The value of art and culture cannot be summarised in one sole aspect. Art and culture are a fundamental part of any society, serving as a means of unifying and strengthening communities, both educationally, socially and economically. A community full of art is a community full of culture, one that promotes social cohesion and defeats the gap between cultures. It is with this idea in mind that, in 2019, Fonds Yavarhoussen was born.
In line with our goal of supporting and exposing the richness and diversity of the Malagasy cultural and creative character, this year Fonds Yavarhoussen sponsored the Palais de Tokyo’s last exhibition: « Ubuntu un rêve lucide ».
The exhibition, led by curator Marie-Ann Yemsi, brings together the creations of twenty artists whose work brings to life the Ubuntu philosophy, addressing this belief as a resource, a space for discovery and mediation of the real world. Amongst them is Malagasy artist Joël Andrianomearisoa, whose artwork is also featured on Palais de Tokyo’s façade.
After inaugurating Hakanto Contemporary, a multi-purpose art space in Antananarivo last year, which is dedicated to the discovery, training and exhibition of contemporary Malagasy artists, we then chose to support an international exhibition born out of the desire to deliver a message of hope in today’s uncertain and tense world. A world in which the creative arts can serve as a means to communicate beliefs and ideas, joining people in a common language and providing a safe, free space to express feelings and emotions.

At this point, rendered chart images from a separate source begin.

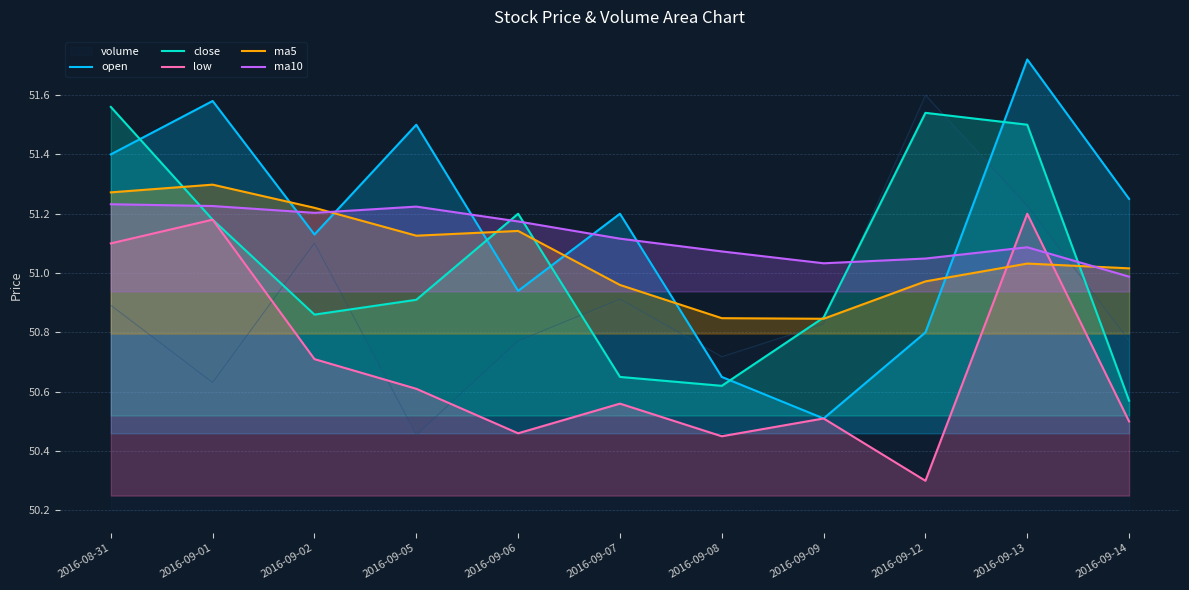

Where is open nearest to the value 51?

2016-09-06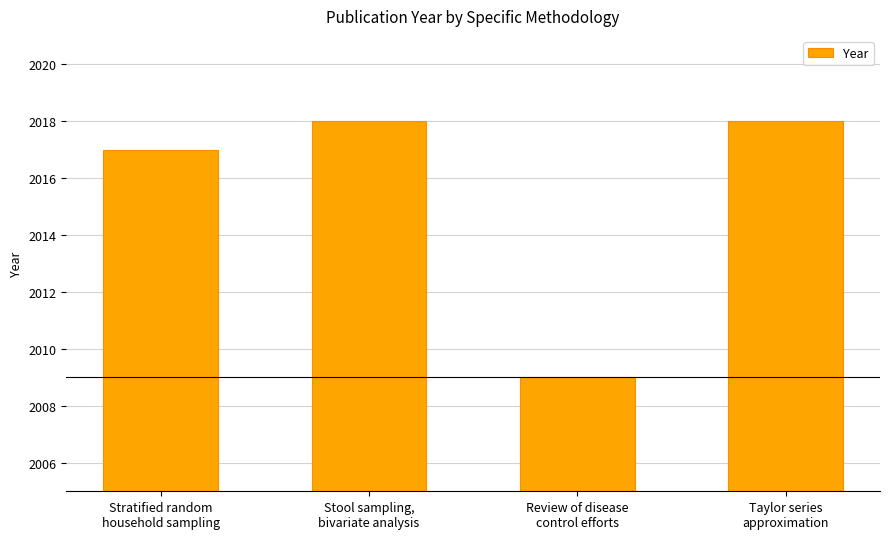

Between Stool sampling,
bivariate analysis and Review of disease
control efforts, which is larger?

Stool sampling,
bivariate analysis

This is encompassed in the concept of ‘Ubuntu’, which names the exhibition, and represents a space not yet visited by human understanding or imagination. A term that cannot be translated in Western languages, ‘Ubuntu’ can be articulated in “I am because we are”.
It embraces a vision that recognises an individual’s place in his community, whilst acknowledging the inexorable links between people, proving the interdependence between others and the power of strong relationships.
Presented around the central installation of Kudzanai Chiurai and Khanya Mashabela, “Library of Things We Forgot to Remember”, the display is arranged as a polyphonic space without borders, symbolising the absence of both physical and conceptual limits, and making the world a unique place where contemporary artists are free to express their artistic stimulus.
In this view, Joël Andrianomearisoa represents the concepts of joy and desire in his “Dancing with Angels”, seen as a space to communicate freely and materially interact with others. At a time when we have been forced to socially distance and limit contact with others, the images portrayed recall the force of physical bonds and the impact of bodily presence.
Keen to promote African art, both with local collectors and internationally, we are extremely proud Joël’s work is being exhibited at an internationally renowned space in Paris. Although in recent years museums in Europe and North America have hosted several exhibitions of African art, such as 1-54 in New York, London and Marrakech and the most recent Art X Lagos in Nigeria, African artists are still lacking visibility worldwide.
Unbeknownst to most, the African art market has immense potential, although it is missing a distinguished art-market capital and a strong market structure to sustain artists’ growth. For this reason, Fonds Yavarhoussen endorses African artists and contemporary creators. Committed to promoting the arts as a way to inspire and encourage young talent to embrace their individual creativity, we will continue to support emerging and established talent in various ways.